• _INPUT MATERIAL_:

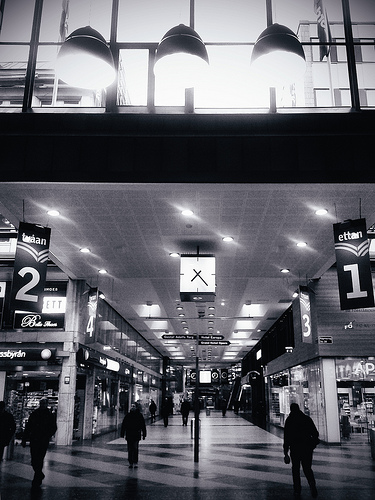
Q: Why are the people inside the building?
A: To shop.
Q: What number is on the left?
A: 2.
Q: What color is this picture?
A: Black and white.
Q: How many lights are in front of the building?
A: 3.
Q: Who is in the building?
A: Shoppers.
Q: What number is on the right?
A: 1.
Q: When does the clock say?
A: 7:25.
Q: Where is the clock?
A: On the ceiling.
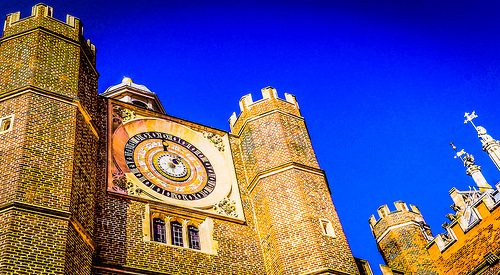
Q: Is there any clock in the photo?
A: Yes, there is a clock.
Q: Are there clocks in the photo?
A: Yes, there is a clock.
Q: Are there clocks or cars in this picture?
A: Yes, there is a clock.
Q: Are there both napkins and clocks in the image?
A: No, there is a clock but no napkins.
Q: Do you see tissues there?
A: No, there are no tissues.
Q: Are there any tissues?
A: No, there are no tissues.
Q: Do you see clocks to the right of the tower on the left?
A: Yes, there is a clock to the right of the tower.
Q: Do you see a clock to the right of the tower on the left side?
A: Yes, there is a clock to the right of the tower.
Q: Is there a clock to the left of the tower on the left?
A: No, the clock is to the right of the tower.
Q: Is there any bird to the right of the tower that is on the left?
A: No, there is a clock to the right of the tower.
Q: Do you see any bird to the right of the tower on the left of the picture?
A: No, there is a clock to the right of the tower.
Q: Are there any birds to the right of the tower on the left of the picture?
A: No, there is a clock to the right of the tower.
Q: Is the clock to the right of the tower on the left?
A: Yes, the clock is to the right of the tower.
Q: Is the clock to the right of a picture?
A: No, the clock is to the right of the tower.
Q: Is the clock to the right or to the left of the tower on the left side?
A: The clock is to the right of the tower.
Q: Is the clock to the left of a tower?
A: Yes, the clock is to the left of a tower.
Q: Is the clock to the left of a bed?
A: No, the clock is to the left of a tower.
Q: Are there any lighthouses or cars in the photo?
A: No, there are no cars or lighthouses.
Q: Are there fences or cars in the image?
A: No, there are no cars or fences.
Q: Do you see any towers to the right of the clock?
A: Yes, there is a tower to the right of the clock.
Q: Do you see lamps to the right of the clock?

* * *

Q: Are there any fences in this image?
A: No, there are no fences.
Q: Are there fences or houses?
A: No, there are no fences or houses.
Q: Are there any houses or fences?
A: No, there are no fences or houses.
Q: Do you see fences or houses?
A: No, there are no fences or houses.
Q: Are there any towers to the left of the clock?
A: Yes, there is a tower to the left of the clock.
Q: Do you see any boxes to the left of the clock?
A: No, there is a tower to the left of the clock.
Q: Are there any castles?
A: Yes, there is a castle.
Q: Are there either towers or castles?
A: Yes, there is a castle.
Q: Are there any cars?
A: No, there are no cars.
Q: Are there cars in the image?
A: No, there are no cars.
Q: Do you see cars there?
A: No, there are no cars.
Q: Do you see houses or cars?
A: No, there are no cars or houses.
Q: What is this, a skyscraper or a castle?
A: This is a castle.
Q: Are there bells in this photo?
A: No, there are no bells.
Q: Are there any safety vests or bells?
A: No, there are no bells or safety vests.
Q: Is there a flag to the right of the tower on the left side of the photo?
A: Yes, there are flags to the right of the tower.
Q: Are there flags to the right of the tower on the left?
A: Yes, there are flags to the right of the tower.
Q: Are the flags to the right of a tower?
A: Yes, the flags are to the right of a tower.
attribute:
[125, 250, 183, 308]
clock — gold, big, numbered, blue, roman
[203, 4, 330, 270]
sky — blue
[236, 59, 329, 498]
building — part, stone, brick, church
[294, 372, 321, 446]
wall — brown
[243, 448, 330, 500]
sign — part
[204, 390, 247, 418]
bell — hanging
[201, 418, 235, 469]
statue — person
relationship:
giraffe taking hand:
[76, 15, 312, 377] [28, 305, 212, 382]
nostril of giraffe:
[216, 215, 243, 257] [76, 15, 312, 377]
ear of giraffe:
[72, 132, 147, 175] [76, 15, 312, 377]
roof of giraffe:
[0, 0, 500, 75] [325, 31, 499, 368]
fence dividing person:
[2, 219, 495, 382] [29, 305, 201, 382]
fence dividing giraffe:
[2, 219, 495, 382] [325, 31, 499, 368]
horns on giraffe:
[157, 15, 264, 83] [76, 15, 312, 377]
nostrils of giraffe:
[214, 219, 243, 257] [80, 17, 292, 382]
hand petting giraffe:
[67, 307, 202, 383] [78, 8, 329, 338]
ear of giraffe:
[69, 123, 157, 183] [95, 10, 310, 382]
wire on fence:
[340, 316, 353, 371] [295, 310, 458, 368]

• _THE REQUEST_: Copy everything from "Q: Are there any houses or fences?" down to "A: No, there are no bells.", changing each "Do you see" to "Can you see" and keeping the rest the same.

• _RESULT OF THE TASK_:
Q: Are there any houses or fences?
A: No, there are no fences or houses.
Q: Can you see fences or houses?
A: No, there are no fences or houses.
Q: Are there any towers to the left of the clock?
A: Yes, there is a tower to the left of the clock.
Q: Can you see any boxes to the left of the clock?
A: No, there is a tower to the left of the clock.
Q: Are there any castles?
A: Yes, there is a castle.
Q: Are there either towers or castles?
A: Yes, there is a castle.
Q: Are there any cars?
A: No, there are no cars.
Q: Are there cars in the image?
A: No, there are no cars.
Q: Can you see cars there?
A: No, there are no cars.
Q: Can you see houses or cars?
A: No, there are no cars or houses.
Q: What is this, a skyscraper or a castle?
A: This is a castle.
Q: Are there bells in this photo?
A: No, there are no bells.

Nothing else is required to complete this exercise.